Experimental constraints and searches
Experimental constraints derive from laboratory searches at ADMX associated with Yale University and University of Washington, light-shining-through-walls efforts influenced by Ruđer Bošković Institute collaborations, helioscopes like the CERN Axion Solar Telescope involving CERN and DESY, and microwave cavity programs at Lawrence Livermore National Laboratory and Fermilab. Collider bounds from the Large Hadron Collider at CERN, earlier limits from the Large Electron–Positron Collider, and precision measurements from SLAC and KEK place indirect constraints; theoretical interpretations invoke techniques developed by Kenneth Wilson, Steven Weinberg, and John Preskill. Satellite observatories operated by NASA and ESA, including Hubble and XMM-Newton, provide complementary astrophysical limits, while planned projects at CERN, DESY, and Fermilab seek improved sensitivity inspired by proposals from Edward Witten, Lisa Randall, and Raman Sundrum.
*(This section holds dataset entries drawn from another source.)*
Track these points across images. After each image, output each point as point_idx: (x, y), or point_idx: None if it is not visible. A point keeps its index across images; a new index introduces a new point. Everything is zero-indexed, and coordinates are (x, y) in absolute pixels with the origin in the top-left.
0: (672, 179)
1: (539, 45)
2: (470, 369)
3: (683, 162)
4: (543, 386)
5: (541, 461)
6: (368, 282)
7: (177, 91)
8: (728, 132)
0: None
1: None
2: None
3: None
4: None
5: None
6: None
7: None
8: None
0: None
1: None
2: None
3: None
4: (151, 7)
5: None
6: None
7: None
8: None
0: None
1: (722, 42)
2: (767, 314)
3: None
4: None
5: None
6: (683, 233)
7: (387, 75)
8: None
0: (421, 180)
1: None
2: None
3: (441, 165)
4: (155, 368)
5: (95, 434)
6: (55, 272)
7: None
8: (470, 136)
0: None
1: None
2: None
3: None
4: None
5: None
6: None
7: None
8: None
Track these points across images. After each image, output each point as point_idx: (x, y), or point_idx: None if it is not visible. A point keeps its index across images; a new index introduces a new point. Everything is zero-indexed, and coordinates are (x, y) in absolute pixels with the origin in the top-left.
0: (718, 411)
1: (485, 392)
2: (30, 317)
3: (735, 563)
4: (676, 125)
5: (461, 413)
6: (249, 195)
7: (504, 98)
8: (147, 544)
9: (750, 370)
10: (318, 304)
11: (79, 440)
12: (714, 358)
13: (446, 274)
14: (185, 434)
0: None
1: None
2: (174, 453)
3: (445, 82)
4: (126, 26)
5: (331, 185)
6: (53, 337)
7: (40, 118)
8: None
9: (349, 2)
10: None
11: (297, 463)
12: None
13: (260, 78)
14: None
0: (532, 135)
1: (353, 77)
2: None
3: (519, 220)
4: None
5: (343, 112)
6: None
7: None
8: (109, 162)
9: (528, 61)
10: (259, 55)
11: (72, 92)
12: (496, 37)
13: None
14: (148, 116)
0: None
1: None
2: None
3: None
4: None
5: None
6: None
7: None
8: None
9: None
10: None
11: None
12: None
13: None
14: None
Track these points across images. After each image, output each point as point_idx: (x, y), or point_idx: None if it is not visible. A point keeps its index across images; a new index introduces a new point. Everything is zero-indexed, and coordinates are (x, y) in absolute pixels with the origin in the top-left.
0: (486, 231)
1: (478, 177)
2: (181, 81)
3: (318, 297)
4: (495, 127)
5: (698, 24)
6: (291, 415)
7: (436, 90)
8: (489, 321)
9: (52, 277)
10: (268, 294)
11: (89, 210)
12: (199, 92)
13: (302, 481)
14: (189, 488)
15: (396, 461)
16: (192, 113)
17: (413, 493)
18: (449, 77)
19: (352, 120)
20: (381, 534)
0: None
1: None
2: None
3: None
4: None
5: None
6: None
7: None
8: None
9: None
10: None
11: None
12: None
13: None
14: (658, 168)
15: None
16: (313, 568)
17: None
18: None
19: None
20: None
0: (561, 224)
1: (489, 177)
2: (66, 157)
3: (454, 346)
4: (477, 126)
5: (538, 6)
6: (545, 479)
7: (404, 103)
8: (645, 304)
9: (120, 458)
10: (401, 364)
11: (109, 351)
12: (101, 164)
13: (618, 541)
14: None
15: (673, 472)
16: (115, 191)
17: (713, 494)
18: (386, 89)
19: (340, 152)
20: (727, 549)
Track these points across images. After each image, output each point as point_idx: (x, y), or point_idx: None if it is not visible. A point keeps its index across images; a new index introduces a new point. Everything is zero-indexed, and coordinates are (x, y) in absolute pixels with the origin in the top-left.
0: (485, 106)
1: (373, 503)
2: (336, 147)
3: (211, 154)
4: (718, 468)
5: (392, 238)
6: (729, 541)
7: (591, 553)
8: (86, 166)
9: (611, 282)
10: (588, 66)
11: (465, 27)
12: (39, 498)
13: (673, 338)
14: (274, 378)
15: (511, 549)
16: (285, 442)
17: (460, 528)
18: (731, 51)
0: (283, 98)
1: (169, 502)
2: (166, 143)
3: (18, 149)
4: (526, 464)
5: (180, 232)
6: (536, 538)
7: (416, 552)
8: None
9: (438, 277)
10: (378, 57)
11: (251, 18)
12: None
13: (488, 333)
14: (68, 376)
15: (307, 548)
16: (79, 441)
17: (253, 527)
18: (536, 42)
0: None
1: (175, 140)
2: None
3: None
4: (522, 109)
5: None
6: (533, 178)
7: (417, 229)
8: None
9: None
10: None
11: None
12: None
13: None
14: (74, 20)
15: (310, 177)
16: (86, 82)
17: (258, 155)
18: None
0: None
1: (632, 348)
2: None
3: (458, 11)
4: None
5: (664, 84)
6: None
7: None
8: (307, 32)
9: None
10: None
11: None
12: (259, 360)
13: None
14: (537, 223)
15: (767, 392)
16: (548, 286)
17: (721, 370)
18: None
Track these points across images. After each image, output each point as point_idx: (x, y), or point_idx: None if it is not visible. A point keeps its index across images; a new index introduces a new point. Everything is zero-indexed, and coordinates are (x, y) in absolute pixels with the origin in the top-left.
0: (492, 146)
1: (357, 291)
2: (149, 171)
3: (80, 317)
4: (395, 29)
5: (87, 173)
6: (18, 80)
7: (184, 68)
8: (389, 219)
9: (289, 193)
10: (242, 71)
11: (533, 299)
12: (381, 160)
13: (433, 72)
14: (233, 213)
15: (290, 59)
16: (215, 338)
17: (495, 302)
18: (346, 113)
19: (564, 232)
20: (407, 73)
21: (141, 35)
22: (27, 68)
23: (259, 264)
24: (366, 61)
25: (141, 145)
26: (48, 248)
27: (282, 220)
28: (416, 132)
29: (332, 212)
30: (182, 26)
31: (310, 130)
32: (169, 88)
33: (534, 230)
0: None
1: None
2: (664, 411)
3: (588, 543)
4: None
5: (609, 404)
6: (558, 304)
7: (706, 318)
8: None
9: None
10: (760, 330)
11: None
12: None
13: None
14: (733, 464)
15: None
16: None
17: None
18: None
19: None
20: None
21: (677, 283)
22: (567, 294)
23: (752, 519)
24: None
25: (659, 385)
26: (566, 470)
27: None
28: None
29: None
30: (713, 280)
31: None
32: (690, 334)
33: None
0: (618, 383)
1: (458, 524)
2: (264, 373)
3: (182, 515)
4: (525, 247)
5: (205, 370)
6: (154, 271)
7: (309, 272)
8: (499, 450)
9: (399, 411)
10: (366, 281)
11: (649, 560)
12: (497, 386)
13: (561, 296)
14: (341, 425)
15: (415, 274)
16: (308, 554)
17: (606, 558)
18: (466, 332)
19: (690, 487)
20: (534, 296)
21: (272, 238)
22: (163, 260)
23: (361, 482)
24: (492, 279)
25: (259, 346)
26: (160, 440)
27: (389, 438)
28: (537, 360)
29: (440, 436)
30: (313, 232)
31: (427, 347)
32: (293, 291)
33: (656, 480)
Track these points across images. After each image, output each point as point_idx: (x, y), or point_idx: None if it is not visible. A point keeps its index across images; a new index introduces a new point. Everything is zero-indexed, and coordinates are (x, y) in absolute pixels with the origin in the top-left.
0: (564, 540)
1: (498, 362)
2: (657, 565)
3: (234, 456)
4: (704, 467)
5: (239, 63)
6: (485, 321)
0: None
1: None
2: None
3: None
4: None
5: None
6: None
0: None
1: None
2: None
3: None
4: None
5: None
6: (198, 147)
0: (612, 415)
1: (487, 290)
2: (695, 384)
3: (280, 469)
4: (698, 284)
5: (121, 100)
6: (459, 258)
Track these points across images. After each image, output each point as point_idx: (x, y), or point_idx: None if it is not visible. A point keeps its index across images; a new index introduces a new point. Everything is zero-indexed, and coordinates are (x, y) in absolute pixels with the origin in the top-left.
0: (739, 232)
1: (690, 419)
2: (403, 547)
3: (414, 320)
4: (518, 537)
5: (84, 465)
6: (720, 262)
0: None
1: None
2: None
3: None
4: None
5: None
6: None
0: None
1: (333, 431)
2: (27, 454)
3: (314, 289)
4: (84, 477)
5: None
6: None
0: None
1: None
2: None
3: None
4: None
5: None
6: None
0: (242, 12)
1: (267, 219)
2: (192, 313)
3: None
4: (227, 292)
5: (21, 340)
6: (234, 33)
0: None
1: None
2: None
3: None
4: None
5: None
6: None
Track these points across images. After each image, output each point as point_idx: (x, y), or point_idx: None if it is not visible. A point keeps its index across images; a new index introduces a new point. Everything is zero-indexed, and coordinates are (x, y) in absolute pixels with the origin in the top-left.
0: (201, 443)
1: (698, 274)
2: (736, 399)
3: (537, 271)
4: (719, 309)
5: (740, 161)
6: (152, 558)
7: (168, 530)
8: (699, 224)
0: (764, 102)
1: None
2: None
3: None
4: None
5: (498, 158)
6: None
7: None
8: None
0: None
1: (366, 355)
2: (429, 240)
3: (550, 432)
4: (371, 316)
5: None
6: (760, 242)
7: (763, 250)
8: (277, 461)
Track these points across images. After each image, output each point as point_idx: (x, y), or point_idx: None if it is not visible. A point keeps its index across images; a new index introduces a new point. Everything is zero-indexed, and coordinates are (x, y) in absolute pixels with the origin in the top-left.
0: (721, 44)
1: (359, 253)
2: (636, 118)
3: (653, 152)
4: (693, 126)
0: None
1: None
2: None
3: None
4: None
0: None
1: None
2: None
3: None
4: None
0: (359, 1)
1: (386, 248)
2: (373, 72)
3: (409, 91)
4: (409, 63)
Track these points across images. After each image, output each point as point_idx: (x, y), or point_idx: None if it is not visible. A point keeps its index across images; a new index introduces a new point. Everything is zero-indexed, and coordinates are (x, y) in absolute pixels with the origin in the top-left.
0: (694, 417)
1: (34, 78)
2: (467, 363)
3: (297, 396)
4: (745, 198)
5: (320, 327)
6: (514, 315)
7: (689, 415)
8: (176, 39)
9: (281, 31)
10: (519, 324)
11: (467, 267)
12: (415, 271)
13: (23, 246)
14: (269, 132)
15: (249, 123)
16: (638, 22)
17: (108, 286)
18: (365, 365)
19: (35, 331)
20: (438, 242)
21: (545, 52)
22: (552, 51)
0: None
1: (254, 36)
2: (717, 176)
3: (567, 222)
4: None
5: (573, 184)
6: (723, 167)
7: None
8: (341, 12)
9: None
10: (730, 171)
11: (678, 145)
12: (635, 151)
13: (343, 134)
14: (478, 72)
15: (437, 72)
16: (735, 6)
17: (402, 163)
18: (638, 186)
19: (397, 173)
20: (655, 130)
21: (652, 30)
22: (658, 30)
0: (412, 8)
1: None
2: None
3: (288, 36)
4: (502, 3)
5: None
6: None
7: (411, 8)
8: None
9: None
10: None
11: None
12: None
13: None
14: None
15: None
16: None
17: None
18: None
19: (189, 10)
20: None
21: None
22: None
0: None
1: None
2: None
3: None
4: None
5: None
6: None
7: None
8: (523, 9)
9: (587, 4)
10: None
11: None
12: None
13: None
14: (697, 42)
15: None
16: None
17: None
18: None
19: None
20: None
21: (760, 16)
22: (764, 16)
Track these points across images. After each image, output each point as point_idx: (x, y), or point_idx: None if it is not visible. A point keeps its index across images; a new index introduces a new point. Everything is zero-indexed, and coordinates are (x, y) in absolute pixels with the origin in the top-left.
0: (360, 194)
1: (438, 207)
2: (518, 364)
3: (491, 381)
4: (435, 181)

Extensions and related models
Extensions connect the original construction to the Dine–Fischler–Srednicki–Zhitnitsky model, string-theory axions explored by Michael Green, John Schwarz, and Edward Witten, and implementations within supersymmetric contexts developed by Howard Georgi, Stephen Hawking, and Philip Argyres. Embeddings into Grand Unified Theories considered by Howard Georgi and Sheldon Glashow, and into models of large extra dimensions proposed by Nima Arkani-Hamed, Savas Dimopoulos, and Gia Dvali, generalize the coupling patterns; connections to inflationary scenarios studied by Alan Guth, Andrei Linde, and Paul Steinhardt affect cosmological predictions. Ongoing theoretical work at institutions such as CERN, Princeton University, Harvard University, Stanford University, and MIT continues to relate the model to searches by ADMX, CAST, IAXO, and experiments at Fermilab and DESY.